- [PROBLEM DESCRIPTION]: Could you write out the listing below line for line with no changes, leaving the pictures out of your answer?

- [DATA FOR PROCESSING]:
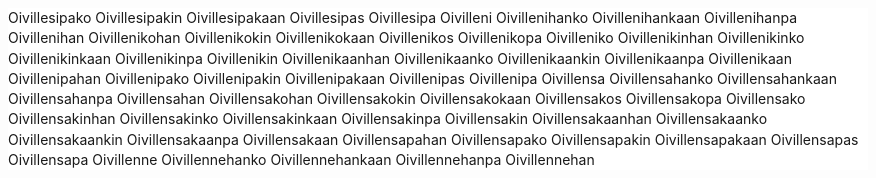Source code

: Oivillesipako
Oivillesipakin
Oivillesipakaan
Oivillesipas
Oivillesipa
Oivilleni
Oivillenihanko
Oivillenihankaan
Oivillenihanpa
Oivillenihan
Oivillenikohan
Oivillenikokin
Oivillenikokaan
Oivillenikos
Oivillenikopa
Oivilleniko
Oivillenikinhan
Oivillenikinko
Oivillenikinkaan
Oivillenikinpa
Oivillenikin
Oivillenikaanhan
Oivillenikaanko
Oivillenikaankin
Oivillenikaanpa
Oivillenikaan
Oivillenipahan
Oivillenipako
Oivillenipakin
Oivillenipakaan
Oivillenipas
Oivillenipa
Oivillensa
Oivillensahanko
Oivillensahankaan
Oivillensahanpa
Oivillensahan
Oivillensakohan
Oivillensakokin
Oivillensakokaan
Oivillensakos
Oivillensakopa
Oivillensako
Oivillensakinhan
Oivillensakinko
Oivillensakinkaan
Oivillensakinpa
Oivillensakin
Oivillensakaanhan
Oivillensakaanko
Oivillensakaankin
Oivillensakaanpa
Oivillensakaan
Oivillensapahan
Oivillensapako
Oivillensapakin
Oivillensapakaan
Oivillensapas
Oivillensapa
Oivillenne
Oivillennehanko
Oivillennehankaan
Oivillennehanpa
Oivillennehan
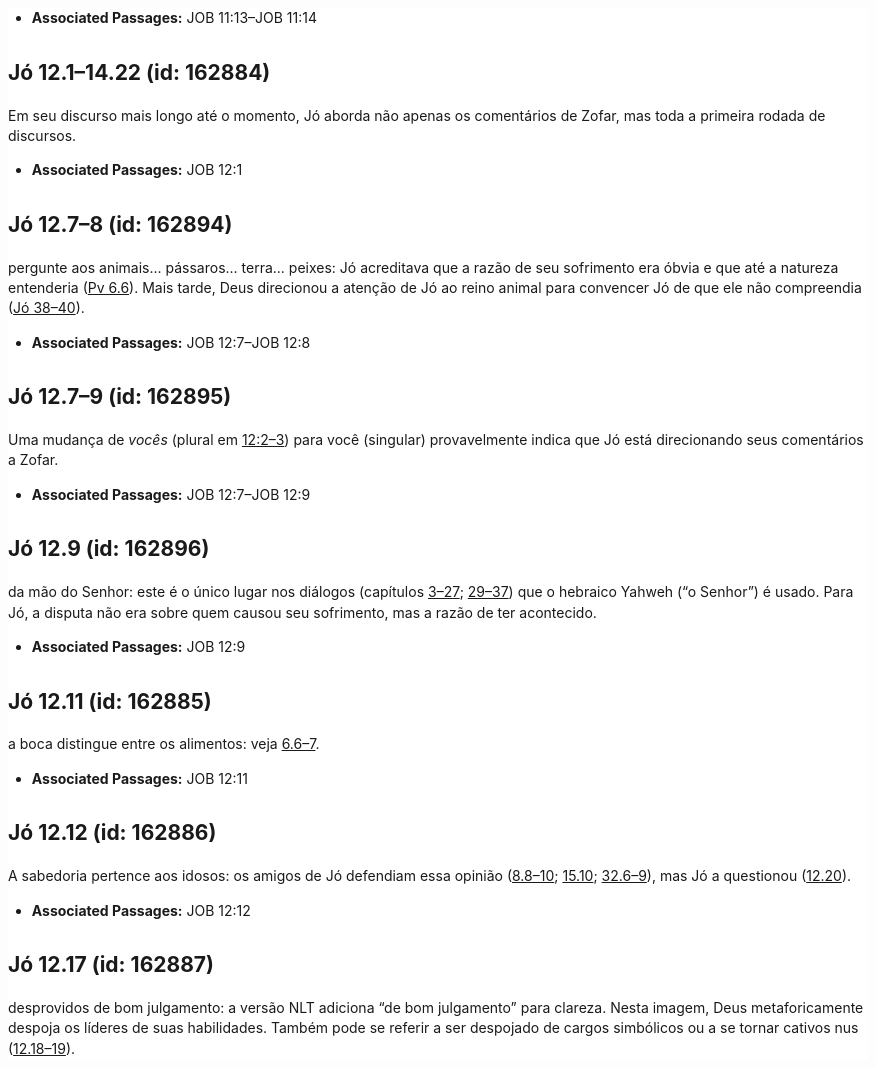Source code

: * **Associated Passages:** JOB 11:13–JOB 11:14

## Jó 12.1–14.22 (id: 162884)

Em seu discurso mais longo até o momento, Jó aborda não apenas os comentários de Zofar, mas toda a primeira rodada de discursos.

* **Associated Passages:** JOB 12:1

## Jó 12.7–8 (id: 162894)

pergunte aos animais... pássaros... terra... peixes: Jó acreditava que a razão de seu sofrimento era óbvia e que até a natureza entenderia ([Pv 6\.6](https://ref.ly/Prov6:6)). Mais tarde, Deus direcionou a atenção de Jó ao reino animal para convencer Jó de que ele não compreendia ([Jó 38–40](https://ref.ly/Job38:1-Job40:24)).

* **Associated Passages:** JOB 12:7–JOB 12:8

## Jó 12.7–9 (id: 162895)

Uma mudança de *vocês* (plural em [12:2–3](https://ref.ly/Job12:2-Job12:3)) para você (singular) provavelmente indica que Jó está direcionando seus comentários a Zofar.

* **Associated Passages:** JOB 12:7–JOB 12:9

## Jó 12.9 (id: 162896)

da mão do Senhor: este é o único lugar nos diálogos (capítulos [3–27](https://ref.ly/Job3:1-Job27:23); [29–37](https://ref.ly/Job29:1-Job37:24)) que o hebraico Yahweh (“o Senhor”) é usado. Para Jó, a disputa não era sobre quem causou seu sofrimento, mas a razão de ter acontecido.

* **Associated Passages:** JOB 12:9

## Jó 12.11 (id: 162885)

a boca distingue entre os alimentos: veja [6\.6–7](https://ref.ly/Job6:6-Job6:7).

* **Associated Passages:** JOB 12:11

## Jó 12.12 (id: 162886)

A sabedoria pertence aos idosos: os amigos de Jó defendiam essa opinião ([8\.8–10](https://ref.ly/Job8:8-Job8:10); [15\.10](https://ref.ly/Job15:10); [32\.6–9](https://ref.ly/Job32:6-Job32:9)), mas Jó a questionou ([12\.20](https://ref.ly/Job12:20)).

* **Associated Passages:** JOB 12:12

## Jó 12.17 (id: 162887)

desprovidos de bom julgamento: a versão NLT adiciona “de bom julgamento” para clareza. Nesta imagem, Deus metaforicamente despoja os líderes de suas habilidades. Também pode se referir a ser despojado de cargos simbólicos ou a se tornar cativos nus ([12\.18–19](https://ref.ly/Job12:18-Job12:19)).
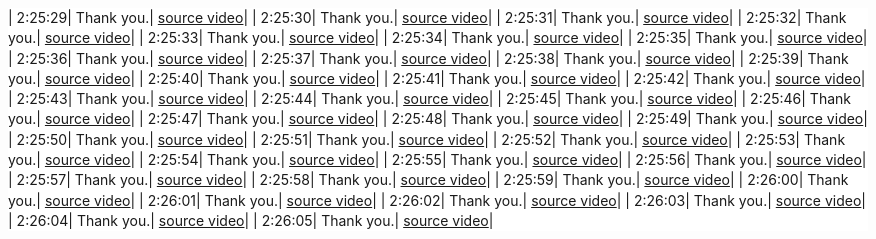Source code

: | 2:25:29| Thank you.| [source video](https://archive.org/details/cocom110614budget?start=8729)|
| 2:25:30| Thank you.| [source video](https://archive.org/details/cocom110614budget?start=8730)|
| 2:25:31| Thank you.| [source video](https://archive.org/details/cocom110614budget?start=8731)|
| 2:25:32| Thank you.| [source video](https://archive.org/details/cocom110614budget?start=8732)|
| 2:25:33| Thank you.| [source video](https://archive.org/details/cocom110614budget?start=8733)|
| 2:25:34| Thank you.| [source video](https://archive.org/details/cocom110614budget?start=8734)|
| 2:25:35| Thank you.| [source video](https://archive.org/details/cocom110614budget?start=8735)|
| 2:25:36| Thank you.| [source video](https://archive.org/details/cocom110614budget?start=8736)|
| 2:25:37| Thank you.| [source video](https://archive.org/details/cocom110614budget?start=8737)|
| 2:25:38| Thank you.| [source video](https://archive.org/details/cocom110614budget?start=8738)|
| 2:25:39| Thank you.| [source video](https://archive.org/details/cocom110614budget?start=8739)|
| 2:25:40| Thank you.| [source video](https://archive.org/details/cocom110614budget?start=8740)|
| 2:25:41| Thank you.| [source video](https://archive.org/details/cocom110614budget?start=8741)|
| 2:25:42| Thank you.| [source video](https://archive.org/details/cocom110614budget?start=8742)|
| 2:25:43| Thank you.| [source video](https://archive.org/details/cocom110614budget?start=8743)|
| 2:25:44| Thank you.| [source video](https://archive.org/details/cocom110614budget?start=8744)|
| 2:25:45| Thank you.| [source video](https://archive.org/details/cocom110614budget?start=8745)|
| 2:25:46| Thank you.| [source video](https://archive.org/details/cocom110614budget?start=8746)|
| 2:25:47| Thank you.| [source video](https://archive.org/details/cocom110614budget?start=8747)|
| 2:25:48| Thank you.| [source video](https://archive.org/details/cocom110614budget?start=8748)|
| 2:25:49| Thank you.| [source video](https://archive.org/details/cocom110614budget?start=8749)|
| 2:25:50| Thank you.| [source video](https://archive.org/details/cocom110614budget?start=8750)|
| 2:25:51| Thank you.| [source video](https://archive.org/details/cocom110614budget?start=8751)|
| 2:25:52| Thank you.| [source video](https://archive.org/details/cocom110614budget?start=8752)|
| 2:25:53| Thank you.| [source video](https://archive.org/details/cocom110614budget?start=8753)|
| 2:25:54| Thank you.| [source video](https://archive.org/details/cocom110614budget?start=8754)|
| 2:25:55| Thank you.| [source video](https://archive.org/details/cocom110614budget?start=8755)|
| 2:25:56| Thank you.| [source video](https://archive.org/details/cocom110614budget?start=8756)|
| 2:25:57| Thank you.| [source video](https://archive.org/details/cocom110614budget?start=8757)|
| 2:25:58| Thank you.| [source video](https://archive.org/details/cocom110614budget?start=8758)|
| 2:25:59| Thank you.| [source video](https://archive.org/details/cocom110614budget?start=8759)|
| 2:26:00| Thank you.| [source video](https://archive.org/details/cocom110614budget?start=8760)|
| 2:26:01| Thank you.| [source video](https://archive.org/details/cocom110614budget?start=8761)|
| 2:26:02| Thank you.| [source video](https://archive.org/details/cocom110614budget?start=8762)|
| 2:26:03| Thank you.| [source video](https://archive.org/details/cocom110614budget?start=8763)|
| 2:26:04| Thank you.| [source video](https://archive.org/details/cocom110614budget?start=8764)|
| 2:26:05| Thank you.| [source video](https://archive.org/details/cocom110614budget?start=8765)|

- [YOUR RESPONSE]:
Source code

: Oivillesipako
Oivillesipakin
Oivillesipakaan
Oivillesipas
Oivillesipa
Oivilleni
Oivillenihanko
Oivillenihankaan
Oivillenihanpa
Oivillenihan
Oivillenikohan
Oivillenikokin
Oivillenikokaan
Oivillenikos
Oivillenikopa
Oivilleniko
Oivillenikinhan
Oivillenikinko
Oivillenikinkaan
Oivillenikinpa
Oivillenikin
Oivillenikaanhan
Oivillenikaanko
Oivillenikaankin
Oivillenikaanpa
Oivillenikaan
Oivillenipahan
Oivillenipako
Oivillenipakin
Oivillenipakaan
Oivillenipas
Oivillenipa
Oivillensa
Oivillensahanko
Oivillensahankaan
Oivillensahanpa
Oivillensahan
Oivillensakohan
Oivillensakokin
Oivillensakokaan
Oivillensakos
Oivillensakopa
Oivillensako
Oivillensakinhan
Oivillensakinko
Oivillensakinkaan
Oivillensakinpa
Oivillensakin
Oivillensakaanhan
Oivillensakaanko
Oivillensakaankin
Oivillensakaanpa
Oivillensakaan
Oivillensapahan
Oivillensapako
Oivillensapakin
Oivillensapakaan
Oivillensapas
Oivillensapa
Oivillenne
Oivillennehanko
Oivillennehankaan
Oivillennehanpa
Oivillennehan
Source code

: * **Associated Passages:** JOB 11:13–JOB 11:14

## Jó 12.1–14.22 (id: 162884)

Em seu discurso mais longo até o momento, Jó aborda não apenas os comentários de Zofar, mas toda a primeira rodada de discursos.

* **Associated Passages:** JOB 12:1

## Jó 12.7–8 (id: 162894)

pergunte aos animais... pássaros... terra... peixes: Jó acreditava que a razão de seu sofrimento era óbvia e que até a natureza entenderia ([Pv 6\.6](https://ref.ly/Prov6:6)). Mais tarde, Deus direcionou a atenção de Jó ao reino animal para convencer Jó de que ele não compreendia ([Jó 38–40](https://ref.ly/Job38:1-Job40:24)).

* **Associated Passages:** JOB 12:7–JOB 12:8

## Jó 12.7–9 (id: 162895)

Uma mudança de *vocês* (plural em [12:2–3](https://ref.ly/Job12:2-Job12:3)) para você (singular) provavelmente indica que Jó está direcionando seus comentários a Zofar.

* **Associated Passages:** JOB 12:7–JOB 12:9

## Jó 12.9 (id: 162896)

da mão do Senhor: este é o único lugar nos diálogos (capítulos [3–27](https://ref.ly/Job3:1-Job27:23); [29–37](https://ref.ly/Job29:1-Job37:24)) que o hebraico Yahweh (“o Senhor”) é usado. Para Jó, a disputa não era sobre quem causou seu sofrimento, mas a razão de ter acontecido.

* **Associated Passages:** JOB 12:9

## Jó 12.11 (id: 162885)

a boca distingue entre os alimentos: veja [6\.6–7](https://ref.ly/Job6:6-Job6:7).

* **Associated Passages:** JOB 12:11

## Jó 12.12 (id: 162886)

A sabedoria pertence aos idosos: os amigos de Jó defendiam essa opinião ([8\.8–10](https://ref.ly/Job8:8-Job8:10); [15\.10](https://ref.ly/Job15:10); [32\.6–9](https://ref.ly/Job32:6-Job32:9)), mas Jó a questionou ([12\.20](https://ref.ly/Job12:20)).

* **Associated Passages:** JOB 12:12

## Jó 12.17 (id: 162887)

desprovidos de bom julgamento: a versão NLT adiciona “de bom julgamento” para clareza. Nesta imagem, Deus metaforicamente despoja os líderes de suas habilidades. Também pode se referir a ser despojado de cargos simbólicos ou a se tornar cativos nus ([12\.18–19](https://ref.ly/Job12:18-Job12:19)).
Source code

: | 2:25:29| Thank you.| [source video](https://archive.org/details/cocom110614budget?start=8729)|
| 2:25:30| Thank you.| [source video](https://archive.org/details/cocom110614budget?start=8730)|
| 2:25:31| Thank you.| [source video](https://archive.org/details/cocom110614budget?start=8731)|
| 2:25:32| Thank you.| [source video](https://archive.org/details/cocom110614budget?start=8732)|
| 2:25:33| Thank you.| [source video](https://archive.org/details/cocom110614budget?start=8733)|
| 2:25:34| Thank you.| [source video](https://archive.org/details/cocom110614budget?start=8734)|
| 2:25:35| Thank you.| [source video](https://archive.org/details/cocom110614budget?start=8735)|
| 2:25:36| Thank you.| [source video](https://archive.org/details/cocom110614budget?start=8736)|
| 2:25:37| Thank you.| [source video](https://archive.org/details/cocom110614budget?start=8737)|
| 2:25:38| Thank you.| [source video](https://archive.org/details/cocom110614budget?start=8738)|
| 2:25:39| Thank you.| [source video](https://archive.org/details/cocom110614budget?start=8739)|
| 2:25:40| Thank you.| [source video](https://archive.org/details/cocom110614budget?start=8740)|
| 2:25:41| Thank you.| [source video](https://archive.org/details/cocom110614budget?start=8741)|
| 2:25:42| Thank you.| [source video](https://archive.org/details/cocom110614budget?start=8742)|
| 2:25:43| Thank you.| [source video](https://archive.org/details/cocom110614budget?start=8743)|
| 2:25:44| Thank you.| [source video](https://archive.org/details/cocom110614budget?start=8744)|
| 2:25:45| Thank you.| [source video](https://archive.org/details/cocom110614budget?start=8745)|
| 2:25:46| Thank you.| [source video](https://archive.org/details/cocom110614budget?start=8746)|
| 2:25:47| Thank you.| [source video](https://archive.org/details/cocom110614budget?start=8747)|
| 2:25:48| Thank you.| [source video](https://archive.org/details/cocom110614budget?start=8748)|
| 2:25:49| Thank you.| [source video](https://archive.org/details/cocom110614budget?start=8749)|
| 2:25:50| Thank you.| [source video](https://archive.org/details/cocom110614budget?start=8750)|
| 2:25:51| Thank you.| [source video](https://archive.org/details/cocom110614budget?start=8751)|
| 2:25:52| Thank you.| [source video](https://archive.org/details/cocom110614budget?start=8752)|
| 2:25:53| Thank you.| [source video](https://archive.org/details/cocom110614budget?start=8753)|
| 2:25:54| Thank you.| [source video](https://archive.org/details/cocom110614budget?start=8754)|
| 2:25:55| Thank you.| [source video](https://archive.org/details/cocom110614budget?start=8755)|
| 2:25:56| Thank you.| [source video](https://archive.org/details/cocom110614budget?start=8756)|
| 2:25:57| Thank you.| [source video](https://archive.org/details/cocom110614budget?start=8757)|
| 2:25:58| Thank you.| [source video](https://archive.org/details/cocom110614budget?start=8758)|
| 2:25:59| Thank you.| [source video](https://archive.org/details/cocom110614budget?start=8759)|
| 2:26:00| Thank you.| [source video](https://archive.org/details/cocom110614budget?start=8760)|
| 2:26:01| Thank you.| [source video](https://archive.org/details/cocom110614budget?start=8761)|
| 2:26:02| Thank you.| [source video](https://archive.org/details/cocom110614budget?start=8762)|
| 2:26:03| Thank you.| [source video](https://archive.org/details/cocom110614budget?start=8763)|
| 2:26:04| Thank you.| [source video](https://archive.org/details/cocom110614budget?start=8764)|
| 2:26:05| Thank you.| [source video](https://archive.org/details/cocom110614budget?start=8765)|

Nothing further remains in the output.